- [Selected passage]
::::::
In the context of today’s Western world, conservatism exists in direct opposition to the paranoia mentioned above—the radicals’ notion that everything that is old is inherently bigoted, outdated, derogatory, or oppressive.
This is not to say that to be a conservative is to be opposed to all change. As with Edmund Burke, a wise conservative knows that prudent change is the means for our preservation. Such changes are made through convention, in a manner prescribed by law. They are not made via the angry mob, pseudo-French revolutionary antics that the political left was allowed to display without criticism or consequences from the powers that be during the summer of 2020.
A conservative never seems to be vindicated when he first warns of the implications of this behavior. Vindication comes only after the cities have been burned, the neighborhoods destroyed, the locals displaced, and the livelihoods ruined. It is only then, when the suburban white girls who were so gung-ho to overthrow our systemically racist status quo finally begin to slowly and quietly concede that what they were advocating for was not “social justice,” but the unraveling of their civilization.
And so, being a conservative in these times is naturally accompanied with an inherent sense of frustration: no one listens to you in the moment, because your ideas are seen as outdated and bigoted. But the warnings you issue are nevertheless often grounded in truth, and the young radicals carry out their revolution and learn the hard way, every single time, at everyone else's expense.
::::::
- [Dataset extract]
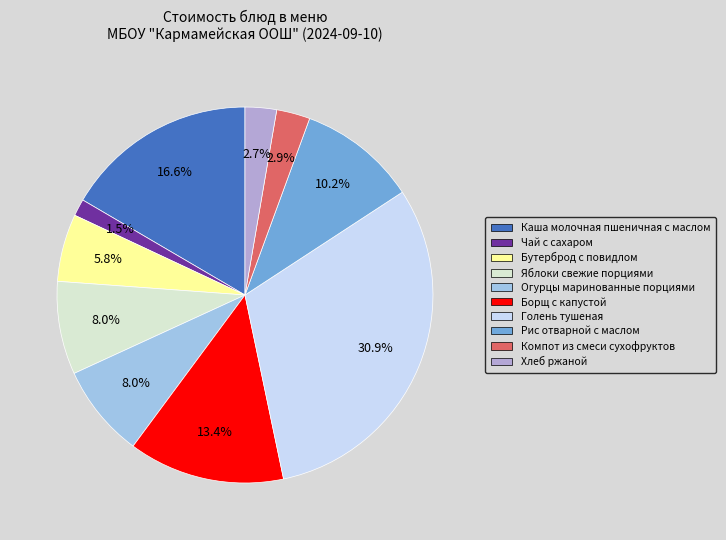

Is there a majority slice in this chart?

No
::::::
- [Exercise description]
Answer these questions about the passage on conservatism.
1. Which thinker does the passage name as an example of a wise conservative?
2. According to the passage, through what means are prudent changes made?
3. What does the passage say naturally accompanies being a conservative in these times?
The data above come from a different source than the text.

- [Written response]
1. Edmund Burke.
2. Through convention, in a manner prescribed by law.
3. An inherent sense of frustration.